RAW DATA:
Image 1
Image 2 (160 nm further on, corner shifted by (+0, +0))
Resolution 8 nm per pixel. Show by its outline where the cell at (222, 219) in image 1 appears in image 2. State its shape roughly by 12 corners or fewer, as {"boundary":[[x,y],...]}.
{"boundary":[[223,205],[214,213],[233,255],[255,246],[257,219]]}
---
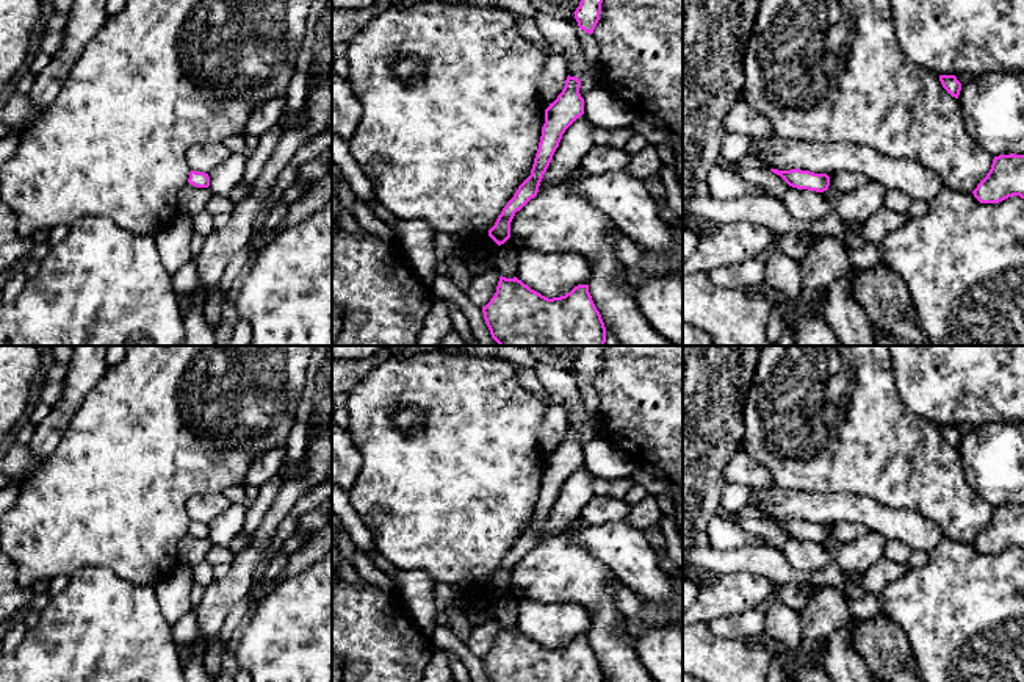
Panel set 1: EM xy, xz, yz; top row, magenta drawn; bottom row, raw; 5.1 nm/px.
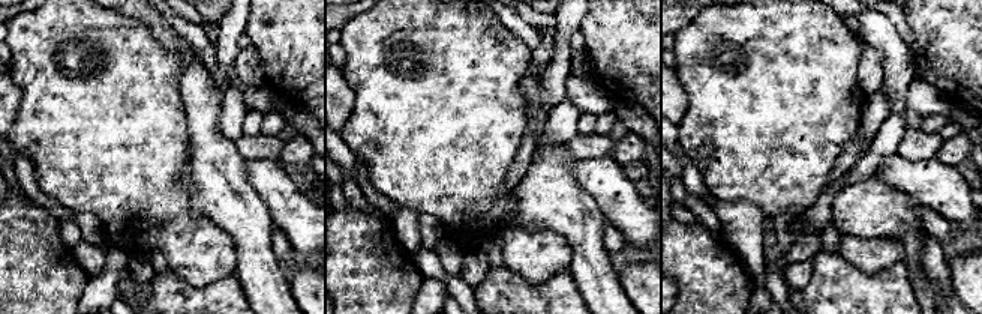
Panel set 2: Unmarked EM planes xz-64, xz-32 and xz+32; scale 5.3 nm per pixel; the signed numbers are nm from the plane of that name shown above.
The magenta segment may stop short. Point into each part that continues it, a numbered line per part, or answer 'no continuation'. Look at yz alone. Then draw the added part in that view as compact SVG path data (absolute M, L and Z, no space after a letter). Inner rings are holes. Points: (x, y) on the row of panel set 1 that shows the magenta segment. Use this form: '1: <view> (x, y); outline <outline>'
---
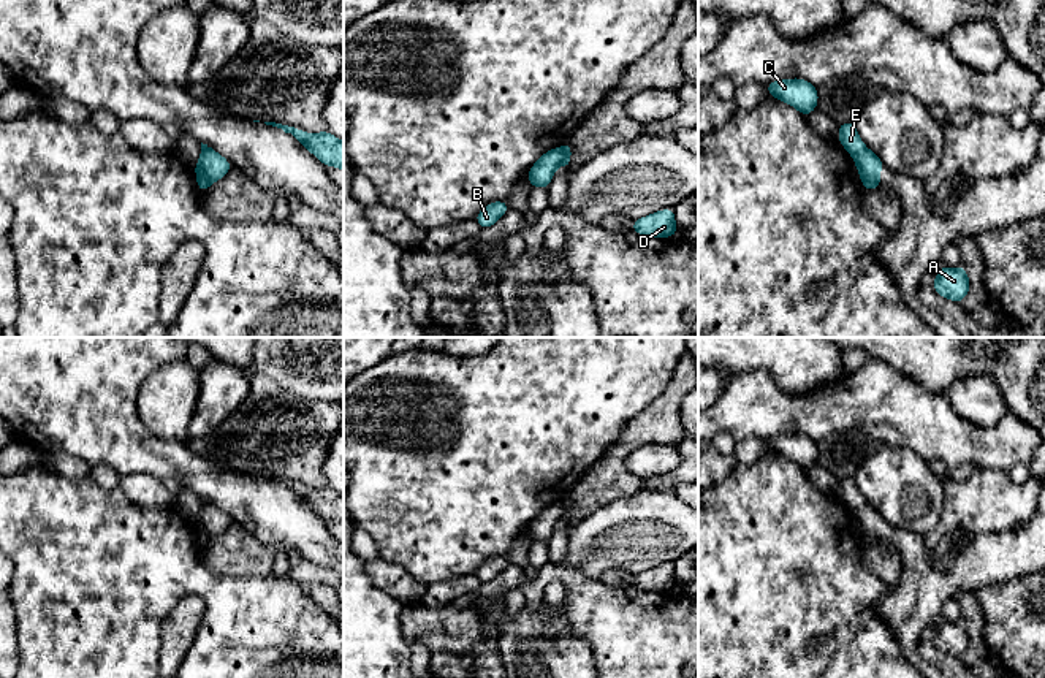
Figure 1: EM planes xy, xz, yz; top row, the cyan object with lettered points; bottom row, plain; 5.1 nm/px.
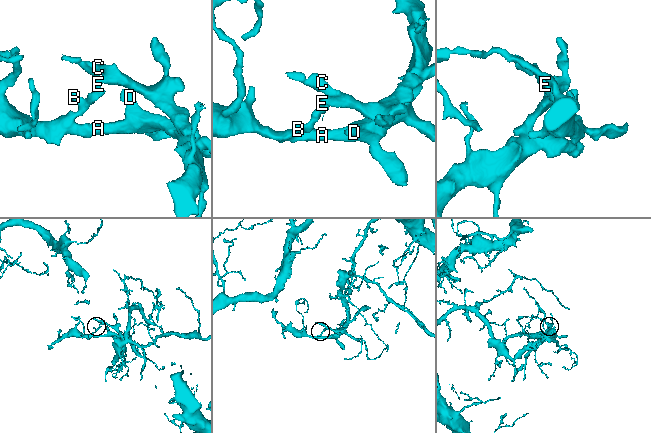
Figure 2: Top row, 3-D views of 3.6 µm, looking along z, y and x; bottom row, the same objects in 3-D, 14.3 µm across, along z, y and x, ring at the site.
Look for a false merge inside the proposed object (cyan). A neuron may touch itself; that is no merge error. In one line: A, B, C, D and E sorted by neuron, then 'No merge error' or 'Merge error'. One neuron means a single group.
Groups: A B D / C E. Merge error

WHAT IS EXPECTED:
Pictures excluded, reproduce only the part above that opens with the line holding "Panel set 1: EM" and closes with the line holding "Panel set 2: Unmarked", exactly as written.

PROBLEM SOLUTION:
Panel set 1: EM xy, xz, yz; top row, magenta drawn; bottom row, raw; 5.1 nm/px.
Panel set 2: Unmarked EM planes xz-64, xz-32 and xz+32; scale 5.3 nm per pixel; the signed numbers are nm from the plane of that name shown above.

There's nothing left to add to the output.